“Company profits and inventories should be supportive for GDP, while the monthly trade numbers also suggest the external sector will be a tailwind for growth,” said JPMorgan economist Tom Kennedy.
“We have little visibility on public capex and consumption through the quarter, though the data at hand indicate these sectors should also deliver a modest positive impulse to third-quarter growth.”
JPMorgan is slightly above consensus in terms of GDP estimates, putting economic growth at 0.6 per cent for the quarter.
Still, that’s a downgrade from an earlier forecast of 0.65 per cent, which was made before disappointing capital expenditure figures were released last week.
The 0.2 per cent decline in private capex over the third quarter fell below the flat reading economists had been expecting.
Equipment spending fell to a greater extent than Westpac’s economics team had anticipated, down 3.5 per cent compared with a forecast of 1.5 per cent.
“Capex plans for fiscal 2020 have been downgraded, largely led by services. Business capex plans are lopsided, with strength in mining and weakness in services,” said Westpac economist Andrew Hanlon.
“Our forecast for third-quarter GDP remains 0.6 per cent and 1.8 per cent year-on-year with risks tilted to the downside.”
But Citi’s Josh Williamson is expecting GDP to print at a below-consensus 0.4 per cent for the quarter following what they expect as “only mild household consumer spending growth of 0.3 per cent”.
Mr Williamson said that if the data printed at 0.4 per cent, it “will make it harder for the Reserve Bank’s 2019 year-end 2.3 per cent yearly GDP forecast to be achieved”.
Nomura economist Andrew Ticehurst said that a quarterly reading of 0.6 per cent and an annual print of 1.8 per cent year-on-year, which Nomura was expecting, would allow the central bank to stick with its “gentle turning point” narrative for the economy.
Three interest rate cuts since June, along with tax help for low to middle-income earners and fewer lending restrictions for home borrowers, may enable the Australian economy to continue its record-breaking run of unbroken economic growth.
The Reserve Bank is unlikely to cut rates again when it meets on Tuesday. Futures markets are pricing in a low 7.8 per cent chance of a 25 basis point interest rate cut from the central bank in December,
“We expect the RBA to be on hold in December, as it assesses the effects of the 75 basis points of cuts already delivered,” said Paul Bloxham, chief economist for Australia and New Zealand at HSBC.

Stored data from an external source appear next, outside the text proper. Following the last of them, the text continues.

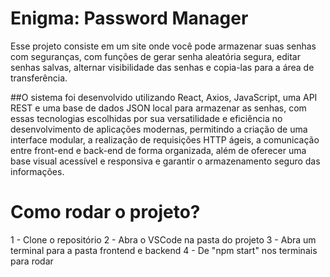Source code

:# Enigma: Password Manager
Esse projeto consiste em um site onde você pode armazenar suas senhas com seguranças, com funções de gerar senha aleatória segura, editar senhas salvas, alternar visibilidade das senhas e copia-las para a área de transferência. 

##O sistema foi desenvolvido utilizando React, Axios, JavaScript, uma API REST e uma base de dados JSON local para armazenar as senhas, com essas tecnologias escolhidas por sua versatilidade e eficiência no desenvolvimento de aplicações modernas, permitindo a criação de uma interface modular, a realização de requisições HTTP ágeis, a comunicação entre front-end e back-end de forma organizada, além de oferecer uma base visual acessível e responsiva e garantir o armazenamento seguro das informações.

# Como rodar o projeto?
1 - Clone o repositório
2 - Abra o VSCode na pasta do projeto
3 - Abra um terminal para a pasta frontend e backend
4 - De "npm start" nos terminais para rodar
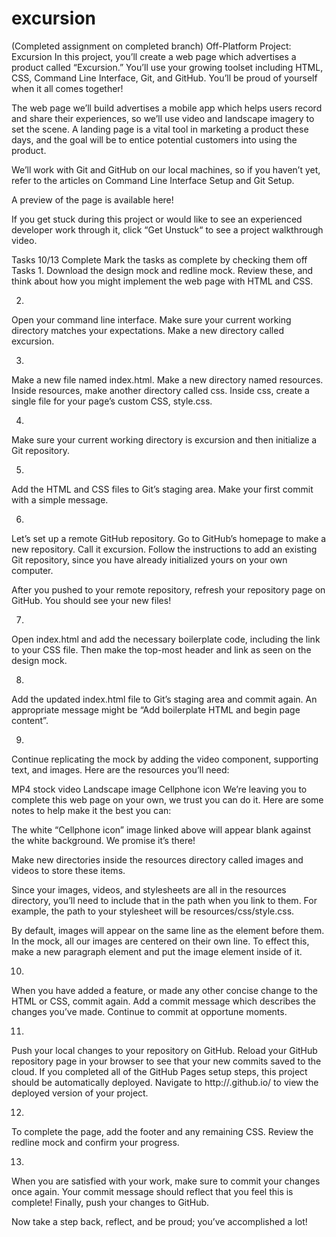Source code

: # excursion
(Completed assignment on completed branch)
Off-Platform Project: Excursion
In this project, you’ll create a web page which advertises a product called “Excursion.” You’ll use your growing toolset including HTML, CSS, Command Line Interface, Git, and GitHub. You’ll be proud of yourself when it all comes together!

The web page we’ll build advertises a mobile app which helps users record and share their experiences, so we’ll use video and landscape imagery to set the scene. A landing page is a vital tool in marketing a product these days, and the goal will be to entice potential customers into using the product.

We’ll work with Git and GitHub on our local machines, so if you haven’t yet, refer to the articles on Command Line Interface Setup and Git Setup.

A preview of the page is available here!

If you get stuck during this project or would like to see an experienced developer work through it, click “Get Unstuck“ to see a project walkthrough video.

Tasks
10/13 Complete
Mark the tasks as complete by checking them off
Tasks
1.
Download the design mock and redline mock. Review these, and think about how you might implement the web page with HTML and CSS.

2.
Open your command line interface. Make sure your current working directory matches your expectations. Make a new directory called excursion.

3.
Make a new file named index.html. Make a new directory named resources. Inside resources, make another directory called css. Inside css, create a single file for your page’s custom CSS, style.css.

4.
Make sure your current working directory is excursion and then initialize a Git repository.

5.
Add the HTML and CSS files to Git’s staging area. Make your first commit with a simple message.

6.
Let’s set up a remote GitHub repository. Go to GitHub’s homepage to make a new repository. Call it excursion. Follow the instructions to add an existing Git repository, since you have already initialized yours on your own computer.

After you pushed to your remote repository, refresh your repository page on GitHub. You should see your new files!

7.
Open index.html and add the necessary boilerplate code, including the link to your CSS file. Then make the top-most header and link as seen on the design mock.

8.
Add the updated index.html file to Git’s staging area and commit again. An appropriate message might be “Add boilerplate HTML and begin page content”.

9.
Continue replicating the mock by adding the video component, supporting text, and images. Here are the resources you’ll need:

MP4 stock video
Landscape image
Cellphone icon
We’re leaving you to complete this web page on your own, we trust you can do it. Here are some notes to help make it the best you can:

The white “Cellphone icon” image linked above will appear blank against the white background. We promise it’s there!

Make new directories inside the resources directory called images and videos to store these items.

Since your images, videos, and stylesheets are all in the resources directory, you’ll need to include that in the path when you link to them. For example, the path to your stylesheet will be resources/css/style.css.

By default, images will appear on the same line as the element before them. In the mock, all our images are centered on their own line. To effect this, make a new paragraph element and put the image element inside of it.

10.
When you have added a feature, or made any other concise change to the HTML or CSS, commit again. Add a commit message which describes the changes you’ve made. Continue to commit at opportune moments.

11.
Push your local changes to your repository on GitHub. Reload your GitHub repository page in your browser to see that your new commits saved to the cloud. If you completed all of the GitHub Pages setup steps, this project should be automatically deployed. Navigate to http://<username>.github.io/<repository-name> to view the deployed version of your project.

12.
To complete the page, add the footer and any remaining CSS. Review the redline mock and confirm your progress.

13.
When you are satisfied with your work, make sure to commit your changes once again. Your commit message should reflect that you feel this is complete! Finally, push your changes to GitHub.

Now take a step back, reflect, and be proud; you’ve accomplished a lot!
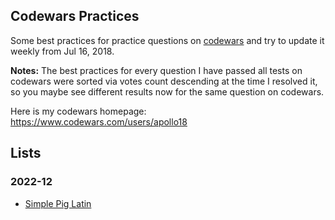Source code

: ## Codewars Practices
Some best practices for practice questions on [codewars](http://www.codewars.com/) and try to update it weekly from Jul 16, 2018.

**Notes:** The best practices for every question I have passed all tests on codewars were sorted via votes count descending at the time I resolved it, so you maybe see different results now for the same question on codewars.

Here is my codewars homepage: https://www.codewars.com/users/apollo18

## Lists
### 2022-12
* [Simple Pig Latin](codewars/SimplePigLatin.js)

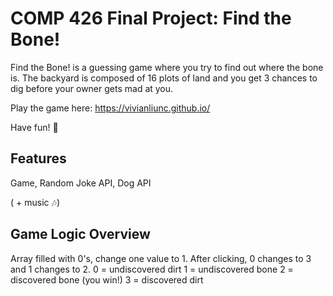 # COMP 426 Final Project: Find the Bone!
Find the Bone! is a guessing game where you try to find out where the bone is. The backyard is composed of 16 plots of land and you get 3 chances to dig before your owner gets mad at you.

Play the game here: https://vivianliunc.github.io/

Have fun! :dog:

## Features
Game, Random Joke API, Dog API

( + music :notes:)

## Game Logic Overview
Array filled with 0's, change one value to 1. After clicking, 0 changes to 3 and 1 changes to 2.
0 = undiscovered dirt
1 = undiscovered bone
2 = discovered bone (you win!)
3 = discovered dirt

“There is clear evidence that the [rate] cuts are pumping up the housing market, but few signs of the boost spreading beyond this as yet,” he said.
For Mr Bloxham, last week’s speech from RBA governor Philip Lowe was crucial in cementing his on-hold forecast for December. He noted that Dr Lowe passed up the opportunity to signal a possible December cut.
“Given the RBA has adopted more explicit forward guidance in recent times, governor Lowe’s lack of signalling for December is a strong indication that a cut next week is unlikely,” the economist said.
Any RBA inaction in December may not last, however. Markets predict a 57 per cent chance of a rate cut to 0.5 per cent at the bank’s February meeting, while there’s a 29 per cent chance of rates hitting 0.25 per cent by June, according to futures pricing.